(Beginning of EXERCISE TEXT)

Vast Majority Of Americans Support ‘Right To Die’

A new Gallup poll finds widespread support for individual choice when it comes to end of life decisions.


A new Gallup poll indicates that a majority of Americans support what has come to be called as a “right to die” for people with terminal medical conditions:

WASHINGTON, D.C. — Most Americans continue to support euthanasia when asked whether they believe physicians should be able to legally “end [a] patient’s life by some painless means.” Strong majorities have supported this for more than 20 years.

Although these are largely private family matters, controversy about euthanasia and other end-of-life situations has often become public — most recently, regarding the death of iconic radio host Casey Kasem. His children and his wife fought in court over what to do in the final stages of Kasem’s battle with Lewy body disease, a form of dementia. Ultimately, a judge granted his daughter the authority to have doctors remove his infusions of water, food, and medicine.

These data are from Gallup’s May 8-11 Values and Beliefs poll, conducted before Kasem’s death. Gallup began asking this question about euthanasia in 1947. At that time, Americans were about half as likely (37%) to support euthanasia as they are today. Support had grown by 1990, and since then, a large majority of Americans have backed euthanasia.

The Casey Kasem dispute, which I mentioned in my post on his death, didn’t really garner much media attention, certainly not as much as the nearly decade old Terry Schiavo case, so I’m not sure that it will move the debate forward in any respect. However, the issues that were involved they fall precisely within the polls parameters. Kasem’s children by his first marriage were seeking to enforce the terms of the medical directive that he had signed before he fell ill, and were apparently being opposed by his second wife. Fortunately, the Washington State judge who heard the case decided to uphold the directive, and Kasem died in peace as he wished. This, quite obviously, was in stark contrast to the absurd and in the end disgusting spectacle that “pro-life” groups and Congressional Republicans turned the Schaivo matter into, although it is worth noting that in that case there was no advance medical directive.

(End of EXERCISE TEXT)

AIM OF THE TASK – Rewrite the part of the right-to-die post starting with "Vast Majority Of" and going on through "than 20 years.", putting "doctors" in place of "physicians".

(Beginning of INFORMATION)

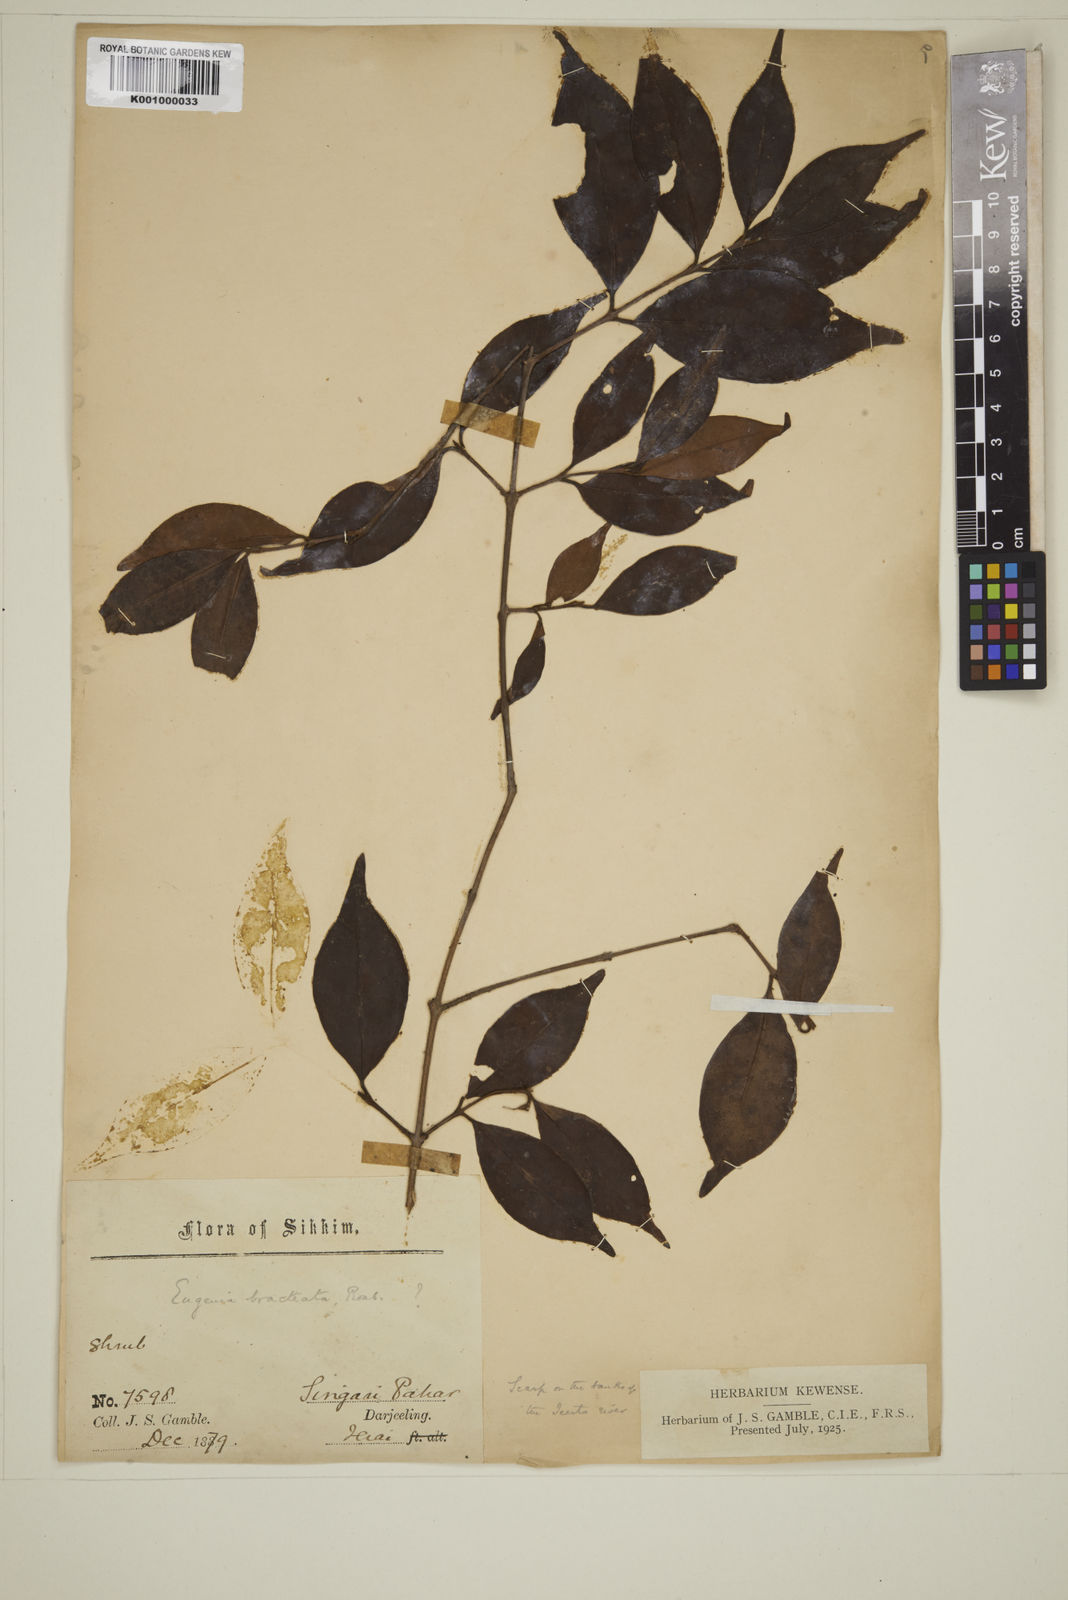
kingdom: Plantae
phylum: Tracheophyta
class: Magnoliopsida
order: Myrtales
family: Myrtaceae
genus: Myrcia
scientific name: Myrcia bracteata
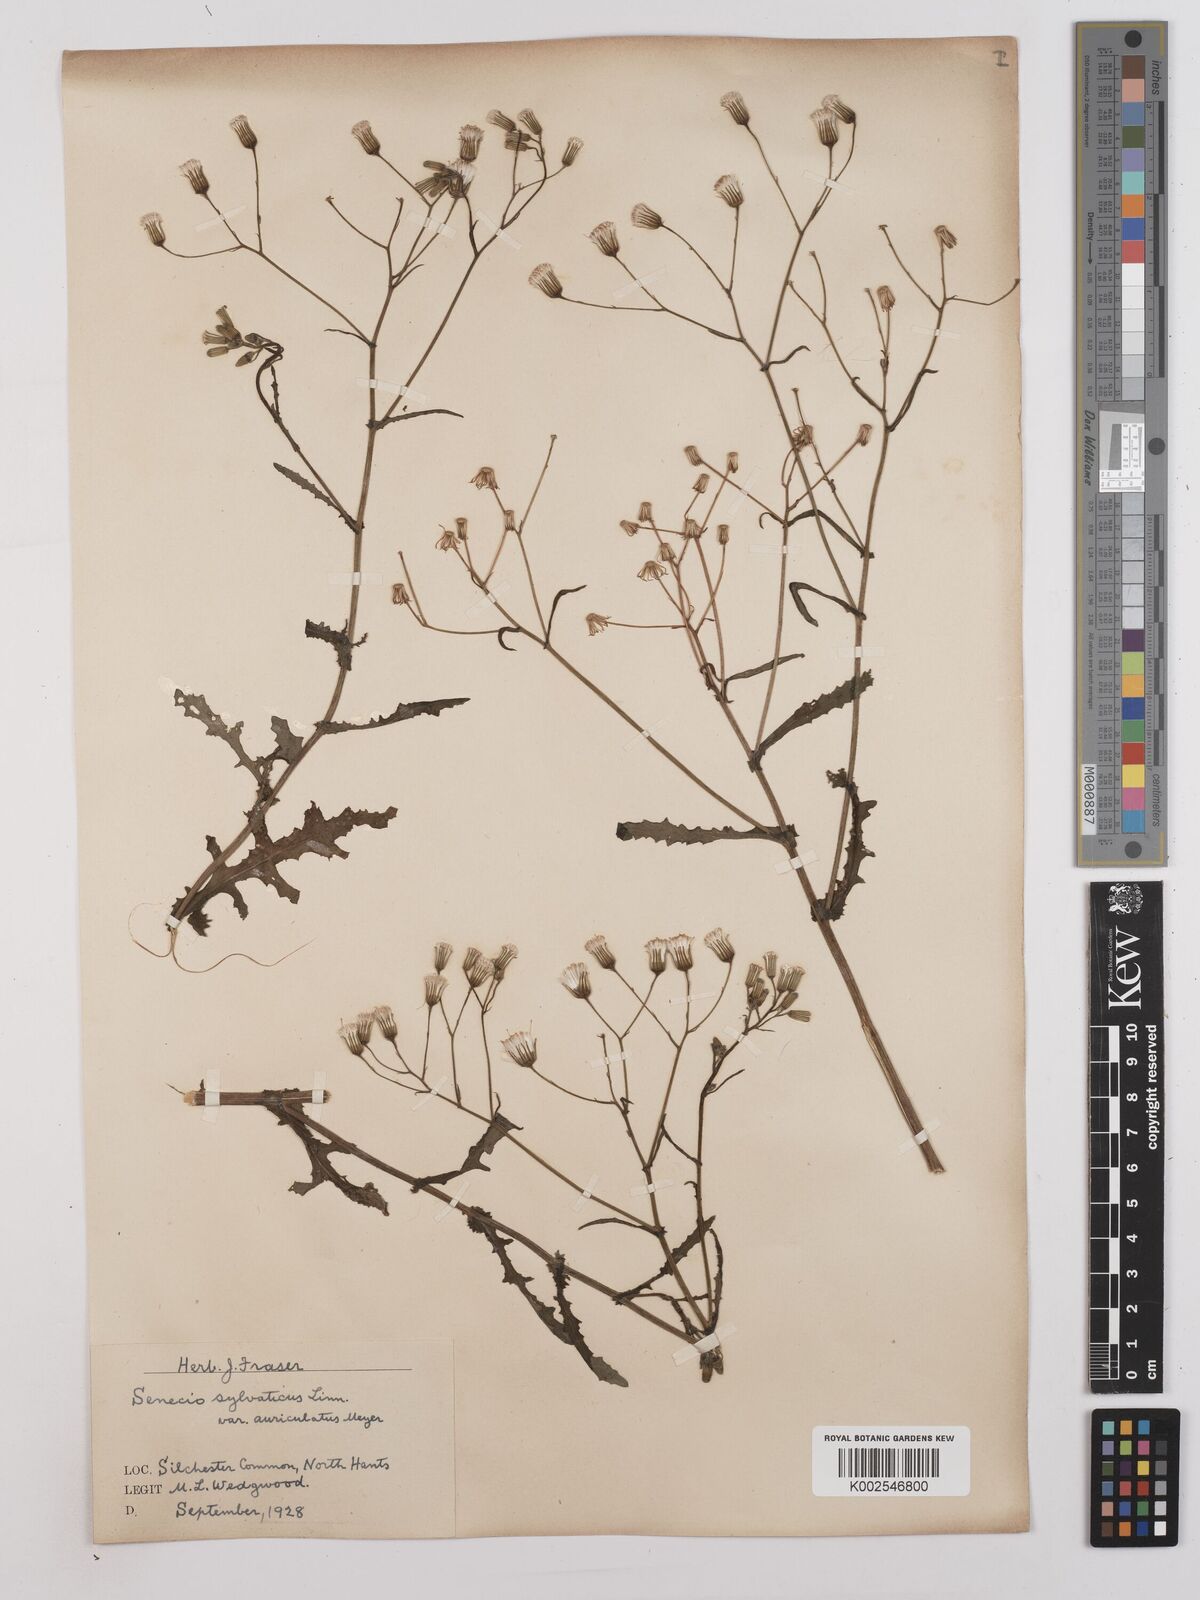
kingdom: Plantae
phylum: Tracheophyta
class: Magnoliopsida
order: Asterales
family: Asteraceae
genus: Senecio
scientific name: Senecio sylvaticus
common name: Woodland ragwort
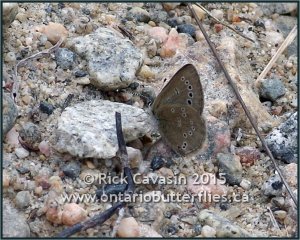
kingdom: Animalia
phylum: Arthropoda
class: Insecta
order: Lepidoptera
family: Lycaenidae
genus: Glaucopsyche
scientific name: Glaucopsyche lygdamus
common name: Silvery Blue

(End of INFORMATION)

WRITTEN ANSWER –
Vast Majority Of Americans Support ‘Right To Die’

A new Gallup poll finds widespread support for individual choice when it comes to end of life decisions.


A new Gallup poll indicates that a majority of Americans support what has come to be called as a “right to die” for people with terminal medical conditions:

WASHINGTON, D.C. — Most Americans continue to support euthanasia when asked whether they believe doctors should be able to legally “end [a] patient’s life by some painless means.” Strong majorities have supported this for more than 20 years.